- [Task requirements]:
1: According to the penpal blog post, on what date is Kate's birthday?
2: Decide whether each statement agrees with the penpal blog post, answering yes or no and quoting the deciding words: (a) Ab's birthday falls on 31st March. (b) The writer describes the halfterm as a bad holiday. (c) Lauren says England is 5 hours behind them.
3: Copy word for word the part of the penpal blog post that opens with the words containing "Y'all know of my" and closes with "her funny moments.".

- [Source extract]:
^^^^

Sunday 27 February 2011

This Is Why You Should Get a Penpal

Y'all know of my homegirl Lauren, right? Awesome penpal and blogger extraordinaire? Anyway, since this halfterm has lacked people saying dumb funny things (although it has been a good holiday), I thought I'd share with you a few of her funny moments.

(The scene: Cyberspace and Lauren is typing up ideas for an upcoming joint birthday bash for Kate (who's blog is well worth a visit, like Lauren's), 30th March, and Ab, 31st March.)

Lauren: England is 5 hours ahead of us, so we could have this massive blowjob with a webcam and everything at 7 at night on your birthday. I'm pretty sure that would work if Ab could stay up long enough.
Lauren: (re-reading after sending): Oh, damn!!! I meant blowout!!! Blowout, blowout, blowout!!!!!!!
Kate: Oh my gosh!!!! I just about pissed myself from laughing! Literally on the floor laughing. That made my night! Plus, my phone only sends me samples of messages when it tells me I have one and I got "we could have this massive blowjob". That was amazing!!!

^^^^

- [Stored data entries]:
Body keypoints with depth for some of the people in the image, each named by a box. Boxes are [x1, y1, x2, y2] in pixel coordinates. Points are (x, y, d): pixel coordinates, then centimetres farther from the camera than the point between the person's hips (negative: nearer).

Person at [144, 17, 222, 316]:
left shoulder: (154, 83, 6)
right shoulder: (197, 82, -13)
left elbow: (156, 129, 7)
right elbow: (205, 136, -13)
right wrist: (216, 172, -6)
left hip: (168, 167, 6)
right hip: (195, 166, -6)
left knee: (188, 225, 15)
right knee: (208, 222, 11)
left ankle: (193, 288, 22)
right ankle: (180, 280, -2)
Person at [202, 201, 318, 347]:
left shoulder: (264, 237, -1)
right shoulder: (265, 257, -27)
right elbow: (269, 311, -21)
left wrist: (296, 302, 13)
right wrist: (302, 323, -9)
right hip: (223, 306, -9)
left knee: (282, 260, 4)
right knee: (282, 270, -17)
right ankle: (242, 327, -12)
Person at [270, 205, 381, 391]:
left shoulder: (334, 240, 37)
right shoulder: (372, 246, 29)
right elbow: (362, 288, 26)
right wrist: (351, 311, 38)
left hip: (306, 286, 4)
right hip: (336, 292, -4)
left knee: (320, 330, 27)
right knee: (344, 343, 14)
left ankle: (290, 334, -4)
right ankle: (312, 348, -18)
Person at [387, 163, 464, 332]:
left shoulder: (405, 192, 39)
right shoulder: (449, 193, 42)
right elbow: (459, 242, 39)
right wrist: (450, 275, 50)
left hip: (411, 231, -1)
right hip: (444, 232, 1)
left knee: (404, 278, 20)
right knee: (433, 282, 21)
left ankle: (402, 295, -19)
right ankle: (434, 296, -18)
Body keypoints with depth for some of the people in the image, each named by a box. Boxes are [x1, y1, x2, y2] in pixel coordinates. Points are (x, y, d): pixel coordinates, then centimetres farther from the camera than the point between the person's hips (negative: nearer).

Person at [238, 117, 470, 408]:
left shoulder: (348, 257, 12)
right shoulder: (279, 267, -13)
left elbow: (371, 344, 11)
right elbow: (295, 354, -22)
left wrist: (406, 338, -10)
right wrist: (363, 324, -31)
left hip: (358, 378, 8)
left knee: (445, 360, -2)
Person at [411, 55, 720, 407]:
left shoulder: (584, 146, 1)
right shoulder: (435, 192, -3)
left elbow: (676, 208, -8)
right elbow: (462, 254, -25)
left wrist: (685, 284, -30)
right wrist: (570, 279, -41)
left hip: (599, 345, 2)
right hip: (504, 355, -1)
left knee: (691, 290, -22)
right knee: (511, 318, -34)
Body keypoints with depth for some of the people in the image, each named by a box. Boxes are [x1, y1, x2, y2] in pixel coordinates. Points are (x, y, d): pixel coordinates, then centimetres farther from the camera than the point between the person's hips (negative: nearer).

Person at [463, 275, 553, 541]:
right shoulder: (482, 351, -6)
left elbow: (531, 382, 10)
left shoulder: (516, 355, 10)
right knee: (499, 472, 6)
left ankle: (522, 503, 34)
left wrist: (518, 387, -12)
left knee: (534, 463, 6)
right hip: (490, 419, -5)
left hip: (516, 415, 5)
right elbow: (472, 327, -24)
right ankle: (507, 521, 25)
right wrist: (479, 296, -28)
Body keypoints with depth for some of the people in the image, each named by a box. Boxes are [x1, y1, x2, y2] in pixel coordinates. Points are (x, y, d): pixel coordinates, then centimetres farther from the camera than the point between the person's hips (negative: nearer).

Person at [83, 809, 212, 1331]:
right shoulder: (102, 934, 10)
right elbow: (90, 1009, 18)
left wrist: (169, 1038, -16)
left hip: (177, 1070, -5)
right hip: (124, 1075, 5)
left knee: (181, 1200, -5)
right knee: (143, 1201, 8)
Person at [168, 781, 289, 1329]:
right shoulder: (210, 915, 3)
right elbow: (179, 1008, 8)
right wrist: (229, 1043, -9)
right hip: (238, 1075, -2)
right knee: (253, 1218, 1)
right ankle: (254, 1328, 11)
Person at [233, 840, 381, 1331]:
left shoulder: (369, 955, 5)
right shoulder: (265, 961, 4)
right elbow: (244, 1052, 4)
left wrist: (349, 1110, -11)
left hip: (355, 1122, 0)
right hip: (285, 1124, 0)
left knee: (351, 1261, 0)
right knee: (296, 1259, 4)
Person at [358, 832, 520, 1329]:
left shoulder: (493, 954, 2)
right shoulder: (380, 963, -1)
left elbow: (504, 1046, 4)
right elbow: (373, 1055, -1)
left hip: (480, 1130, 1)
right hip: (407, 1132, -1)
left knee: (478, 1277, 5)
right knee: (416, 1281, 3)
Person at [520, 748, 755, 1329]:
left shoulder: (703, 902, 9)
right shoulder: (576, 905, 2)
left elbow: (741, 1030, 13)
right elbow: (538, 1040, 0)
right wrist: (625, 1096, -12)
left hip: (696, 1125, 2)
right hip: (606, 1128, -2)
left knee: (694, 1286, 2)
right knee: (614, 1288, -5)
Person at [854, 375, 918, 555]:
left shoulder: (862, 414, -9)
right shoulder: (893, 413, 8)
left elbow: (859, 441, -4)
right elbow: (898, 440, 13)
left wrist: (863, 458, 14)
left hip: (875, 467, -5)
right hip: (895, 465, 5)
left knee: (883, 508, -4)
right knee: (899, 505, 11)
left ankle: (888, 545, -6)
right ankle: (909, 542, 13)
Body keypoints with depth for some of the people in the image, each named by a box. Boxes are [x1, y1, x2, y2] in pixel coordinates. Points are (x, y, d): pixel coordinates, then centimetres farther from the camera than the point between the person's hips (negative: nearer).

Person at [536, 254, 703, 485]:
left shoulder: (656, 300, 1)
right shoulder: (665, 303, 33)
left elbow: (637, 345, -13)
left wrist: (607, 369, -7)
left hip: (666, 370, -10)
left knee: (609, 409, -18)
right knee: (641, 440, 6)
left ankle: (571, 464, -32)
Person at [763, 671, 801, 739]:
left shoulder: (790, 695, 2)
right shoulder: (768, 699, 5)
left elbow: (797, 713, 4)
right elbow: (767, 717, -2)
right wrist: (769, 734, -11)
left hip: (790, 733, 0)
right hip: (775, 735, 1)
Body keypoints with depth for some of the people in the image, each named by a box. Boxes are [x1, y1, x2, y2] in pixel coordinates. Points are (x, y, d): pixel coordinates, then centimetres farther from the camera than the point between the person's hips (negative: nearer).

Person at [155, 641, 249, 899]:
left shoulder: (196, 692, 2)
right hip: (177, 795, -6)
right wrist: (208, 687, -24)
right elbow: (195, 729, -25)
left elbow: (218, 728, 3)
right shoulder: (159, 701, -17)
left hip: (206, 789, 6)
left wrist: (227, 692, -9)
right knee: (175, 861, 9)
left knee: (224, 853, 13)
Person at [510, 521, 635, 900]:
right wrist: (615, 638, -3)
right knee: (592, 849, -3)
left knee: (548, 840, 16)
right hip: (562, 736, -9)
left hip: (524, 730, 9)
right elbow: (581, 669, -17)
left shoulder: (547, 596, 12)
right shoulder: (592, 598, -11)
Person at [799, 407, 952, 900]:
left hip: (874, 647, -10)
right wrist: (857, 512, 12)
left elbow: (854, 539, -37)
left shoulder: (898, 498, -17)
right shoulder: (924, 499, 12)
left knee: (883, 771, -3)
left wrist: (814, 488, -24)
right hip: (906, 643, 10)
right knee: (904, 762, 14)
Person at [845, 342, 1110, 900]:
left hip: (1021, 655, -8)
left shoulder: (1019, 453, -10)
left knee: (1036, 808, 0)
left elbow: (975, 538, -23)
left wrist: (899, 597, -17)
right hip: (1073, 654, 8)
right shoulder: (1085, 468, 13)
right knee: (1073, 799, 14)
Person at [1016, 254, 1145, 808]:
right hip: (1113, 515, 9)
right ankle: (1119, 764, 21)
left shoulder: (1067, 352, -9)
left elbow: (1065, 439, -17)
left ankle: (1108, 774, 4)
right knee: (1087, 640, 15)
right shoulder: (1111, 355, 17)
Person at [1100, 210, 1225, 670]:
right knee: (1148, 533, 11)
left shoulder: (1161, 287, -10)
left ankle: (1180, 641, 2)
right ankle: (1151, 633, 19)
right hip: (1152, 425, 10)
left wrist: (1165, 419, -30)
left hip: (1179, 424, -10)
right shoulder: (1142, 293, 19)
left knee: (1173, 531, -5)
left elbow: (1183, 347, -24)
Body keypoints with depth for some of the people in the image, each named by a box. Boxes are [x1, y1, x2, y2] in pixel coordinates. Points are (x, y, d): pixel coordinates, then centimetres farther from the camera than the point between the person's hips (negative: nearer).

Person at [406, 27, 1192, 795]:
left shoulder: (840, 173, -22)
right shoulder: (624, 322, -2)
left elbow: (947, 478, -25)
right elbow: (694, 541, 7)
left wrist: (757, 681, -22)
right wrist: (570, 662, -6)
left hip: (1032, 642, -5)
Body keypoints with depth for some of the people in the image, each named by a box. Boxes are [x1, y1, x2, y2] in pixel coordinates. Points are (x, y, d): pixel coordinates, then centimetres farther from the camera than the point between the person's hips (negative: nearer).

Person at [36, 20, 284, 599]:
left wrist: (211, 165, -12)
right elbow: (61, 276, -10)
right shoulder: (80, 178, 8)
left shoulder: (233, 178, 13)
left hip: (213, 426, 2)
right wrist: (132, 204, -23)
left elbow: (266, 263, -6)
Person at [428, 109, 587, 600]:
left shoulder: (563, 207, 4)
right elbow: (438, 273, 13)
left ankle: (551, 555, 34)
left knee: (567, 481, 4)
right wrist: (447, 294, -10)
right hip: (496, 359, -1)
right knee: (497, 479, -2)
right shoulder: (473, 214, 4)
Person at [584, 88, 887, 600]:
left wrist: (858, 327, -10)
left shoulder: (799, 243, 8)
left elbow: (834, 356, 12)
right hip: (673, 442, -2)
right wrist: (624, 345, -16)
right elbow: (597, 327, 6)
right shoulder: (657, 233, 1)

^^^^

- [Per-task answers]:
1: Kate's birthday is on 30th March.

2:
(a) Yes: "and Ab, 31st March"
(b) No: "although it has been a good holiday"
(c) No: "England is 5 hours ahead of us"

3:
Y'all know of my homegirl Lauren, right? Awesome penpal and blogger extraordinaire? Anyway, since this halfterm has lacked people saying dumb funny things (although it has been a good holiday), I thought I'd share with you a few of her funny moments.